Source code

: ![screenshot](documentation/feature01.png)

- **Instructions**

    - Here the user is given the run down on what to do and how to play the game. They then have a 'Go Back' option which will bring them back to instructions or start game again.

━━━━━━━━

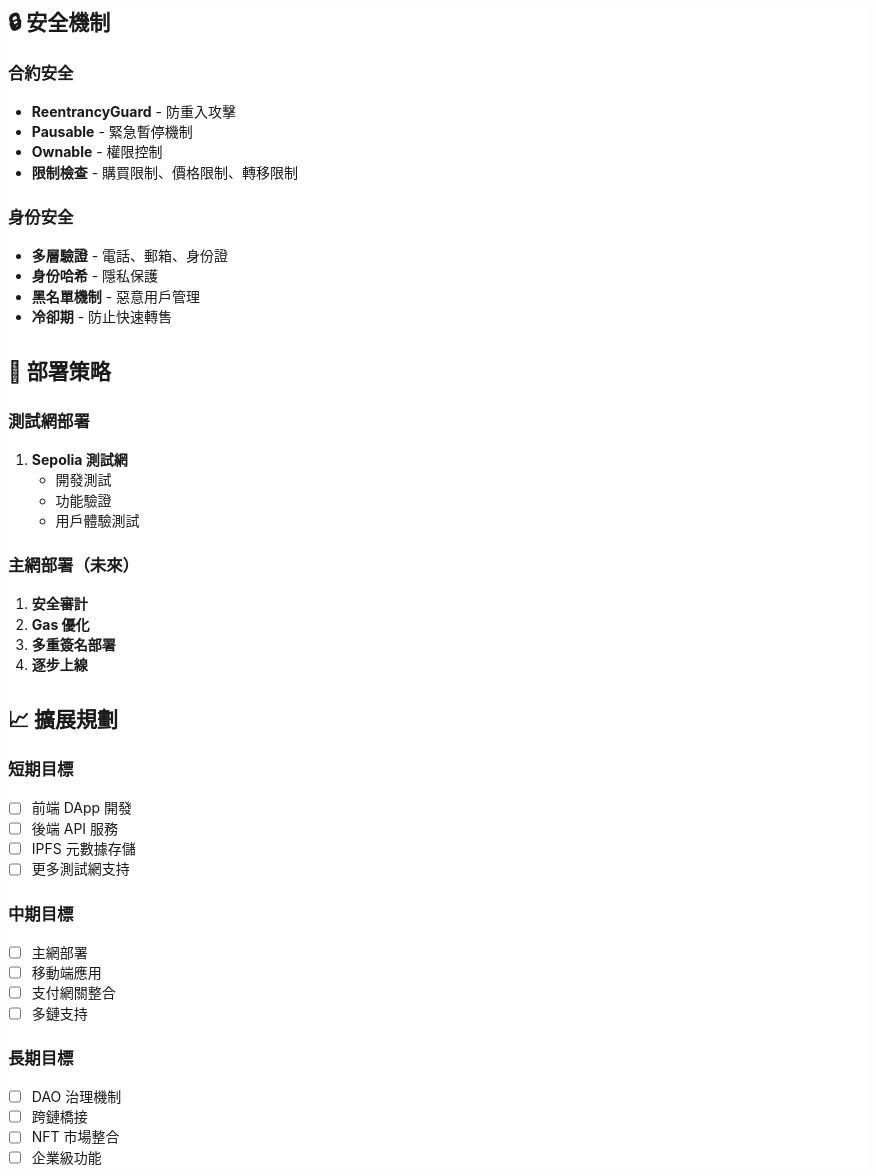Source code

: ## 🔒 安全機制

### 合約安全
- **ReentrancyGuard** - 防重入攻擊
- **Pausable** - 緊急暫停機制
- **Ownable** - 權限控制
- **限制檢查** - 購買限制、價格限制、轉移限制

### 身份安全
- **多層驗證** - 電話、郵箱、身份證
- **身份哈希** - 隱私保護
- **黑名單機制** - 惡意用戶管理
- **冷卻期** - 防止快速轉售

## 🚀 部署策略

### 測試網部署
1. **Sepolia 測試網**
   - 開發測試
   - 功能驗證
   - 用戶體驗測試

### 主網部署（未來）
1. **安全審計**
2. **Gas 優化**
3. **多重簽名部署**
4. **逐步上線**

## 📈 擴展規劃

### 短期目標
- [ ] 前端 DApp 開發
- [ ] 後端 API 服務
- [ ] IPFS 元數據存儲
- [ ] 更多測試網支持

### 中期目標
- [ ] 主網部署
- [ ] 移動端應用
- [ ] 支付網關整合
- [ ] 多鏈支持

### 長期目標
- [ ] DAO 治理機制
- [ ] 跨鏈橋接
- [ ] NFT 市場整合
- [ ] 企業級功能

━━━━━━━━

TO-DO ITEM | Give back only the lines from the line with "- **Instructions**" up to and including the line with "- Here the user", with "Go Back" swapped for "Return" and nothing else changed.

ANSWER AREA |
- **Instructions**

    - Here the user is given the run down on what to do and how to play the game. They then have a 'Return' option which will bring them back to instructions or start game again.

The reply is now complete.